■ **Text provided**
[Numpy-discussion] Future of ufuncs

Mon May 29 18:34:47 EDT 2017

On Mon, May 29, 2017 at 1:51 PM, Charles R Harris
<charlesr.harris at gmail.com> wrote:
>
>
> On Mon, May 29, 2017 at 12:32 PM, Marten van Kerkwijk
> <m.h.vankerkwijk at gmail.com> wrote:
>>
>> Hi Chuck,
>>
>> Like Sebastian, I wonder a little about what level you are talking
>> about. Presumably, it is the actual implementation of the ufunc? I.e.,
>> this is not about the upper logic that decides which `__array_ufunc__`
>> to call, etc.
>>
>> If so, I agree with you that it would seem to make most sense to move
>> the implementation to `multiarray`; the current structure certainly is
>> a major hurdle to understanding how things work!
>>
>> Indeed, I guess in terms of my earlier suggestion to make much of a
>> ufunc happen in `ndarray.__array_ufunc__`, one could seem the type
>> resolution and iteration happening there. If one were to expose the
>> inner loops, anyone working with buffers could then use the ufuncs by
>> defining their own __array_ufunc__.
>
>
> The idea of separating ufuncs from ndarray was put forward many years ago,
> maybe five or six. What I seek here is a record that we have given up on
> that ambition, so do not need to take it into consideration in the future.
> In particular, we can feel free to couple ufuncs even more tightly with
> ndarray.

I think we do want to separate ufuncs from ndarray semantically: it
should be possible to use ufuncs on sparse arrays, dask arrays, etc.
etc.

But I don't think that altering ufuncs to work directly on
buffer/memoryview objects, or shipping them as a separate package from
the rest of numpy, is a useful step towards this goal.

Right now, handling buffers/memoryviews is easy: one can trivially
convert between them and ndarray without making any copies. I don't
know of any interesting problems that are blocked because ufuncs work
on ndarrays instead of buffer/memoryview objects. The interesting
problems are where there's a fundamentally different storage strategy
involved, like sparse/dask/... arrays.

And similarly, I don't see what problems are solved by splitting them
out for building or distribution.

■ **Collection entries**
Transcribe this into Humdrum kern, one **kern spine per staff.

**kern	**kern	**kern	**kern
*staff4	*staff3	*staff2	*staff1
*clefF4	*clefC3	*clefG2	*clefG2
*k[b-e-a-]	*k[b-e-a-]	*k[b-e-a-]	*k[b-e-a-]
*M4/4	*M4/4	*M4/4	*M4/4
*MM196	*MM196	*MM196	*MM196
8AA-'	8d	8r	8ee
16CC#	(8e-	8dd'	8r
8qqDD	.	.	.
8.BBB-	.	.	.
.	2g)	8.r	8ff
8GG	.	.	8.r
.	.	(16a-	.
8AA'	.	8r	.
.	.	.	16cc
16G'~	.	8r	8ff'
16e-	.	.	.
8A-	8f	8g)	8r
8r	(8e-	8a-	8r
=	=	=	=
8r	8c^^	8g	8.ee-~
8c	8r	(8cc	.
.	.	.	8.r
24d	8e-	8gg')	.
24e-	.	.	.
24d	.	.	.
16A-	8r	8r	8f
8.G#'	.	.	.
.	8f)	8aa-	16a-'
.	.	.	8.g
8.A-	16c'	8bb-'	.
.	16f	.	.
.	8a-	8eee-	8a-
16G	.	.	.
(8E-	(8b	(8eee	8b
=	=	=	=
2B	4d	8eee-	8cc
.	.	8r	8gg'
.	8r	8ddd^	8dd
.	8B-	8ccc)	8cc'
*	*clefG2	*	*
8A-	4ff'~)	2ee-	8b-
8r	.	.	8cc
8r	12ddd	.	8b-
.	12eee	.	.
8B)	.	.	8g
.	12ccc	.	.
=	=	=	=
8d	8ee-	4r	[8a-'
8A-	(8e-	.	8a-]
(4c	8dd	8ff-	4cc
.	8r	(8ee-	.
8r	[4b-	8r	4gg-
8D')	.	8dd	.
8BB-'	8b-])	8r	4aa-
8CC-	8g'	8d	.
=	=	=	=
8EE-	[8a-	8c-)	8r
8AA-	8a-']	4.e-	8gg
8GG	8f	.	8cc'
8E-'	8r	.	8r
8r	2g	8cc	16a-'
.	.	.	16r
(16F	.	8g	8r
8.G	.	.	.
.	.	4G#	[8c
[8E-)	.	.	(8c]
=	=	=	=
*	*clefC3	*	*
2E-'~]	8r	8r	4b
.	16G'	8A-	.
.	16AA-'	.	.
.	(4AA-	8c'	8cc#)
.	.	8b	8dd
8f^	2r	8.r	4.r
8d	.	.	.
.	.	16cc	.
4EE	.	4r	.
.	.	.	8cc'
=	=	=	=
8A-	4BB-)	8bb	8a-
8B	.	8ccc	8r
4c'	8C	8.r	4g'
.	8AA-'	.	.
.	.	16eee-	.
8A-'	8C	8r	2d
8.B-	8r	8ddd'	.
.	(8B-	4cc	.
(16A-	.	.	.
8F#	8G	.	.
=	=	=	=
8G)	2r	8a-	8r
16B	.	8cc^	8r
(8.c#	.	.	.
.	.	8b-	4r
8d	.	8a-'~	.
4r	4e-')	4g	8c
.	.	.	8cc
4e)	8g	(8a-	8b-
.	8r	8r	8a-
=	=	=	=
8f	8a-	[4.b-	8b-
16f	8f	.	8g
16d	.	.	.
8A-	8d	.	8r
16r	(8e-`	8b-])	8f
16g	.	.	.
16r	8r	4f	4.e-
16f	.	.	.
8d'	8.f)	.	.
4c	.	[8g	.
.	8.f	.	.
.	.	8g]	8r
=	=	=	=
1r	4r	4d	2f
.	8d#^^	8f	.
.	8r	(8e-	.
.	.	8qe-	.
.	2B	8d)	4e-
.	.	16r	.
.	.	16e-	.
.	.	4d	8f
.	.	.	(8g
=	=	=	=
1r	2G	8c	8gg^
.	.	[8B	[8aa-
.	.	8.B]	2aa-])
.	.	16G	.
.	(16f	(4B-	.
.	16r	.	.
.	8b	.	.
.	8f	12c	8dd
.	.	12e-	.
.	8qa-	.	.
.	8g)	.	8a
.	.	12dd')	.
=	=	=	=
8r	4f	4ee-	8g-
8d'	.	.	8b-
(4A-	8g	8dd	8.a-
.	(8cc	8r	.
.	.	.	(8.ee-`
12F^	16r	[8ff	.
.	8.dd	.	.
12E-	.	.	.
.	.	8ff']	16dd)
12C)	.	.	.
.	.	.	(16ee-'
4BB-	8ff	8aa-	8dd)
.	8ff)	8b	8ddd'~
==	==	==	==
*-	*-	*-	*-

■ **Exercises**
- 1) Answer these questions about the ufunc thread:
(a) According to Charles R Harris, how long ago was the idea of separating ufuncs from ndarray put forward?
(b) Where does Marten van Kerkwijk agree it would make most sense to move the ufunc implementation?
(c) In the final reply, on which kinds of arrays should it be possible to use ufuncs?
- 2) Repeat, word for word, the part of the ufunc thread that opens with the words containing "Right now, handling" and closes with "like sparse/dask/... arrays.".

■ **Responses by task**
- 1)
(a) Many years ago, maybe five or six.
(b) To `multiarray`.
(c) Sparse arrays and dask arrays.

- 2)
Right now, handling buffers/memoryviews is easy: one can trivially
convert between them and ndarray without making any copies. I don't
know of any interesting problems that are blocked because ufuncs work
on ndarrays instead of buffer/memoryview objects. The interesting
problems are where there's a fundamentally different storage strategy
involved, like sparse/dask/... arrays.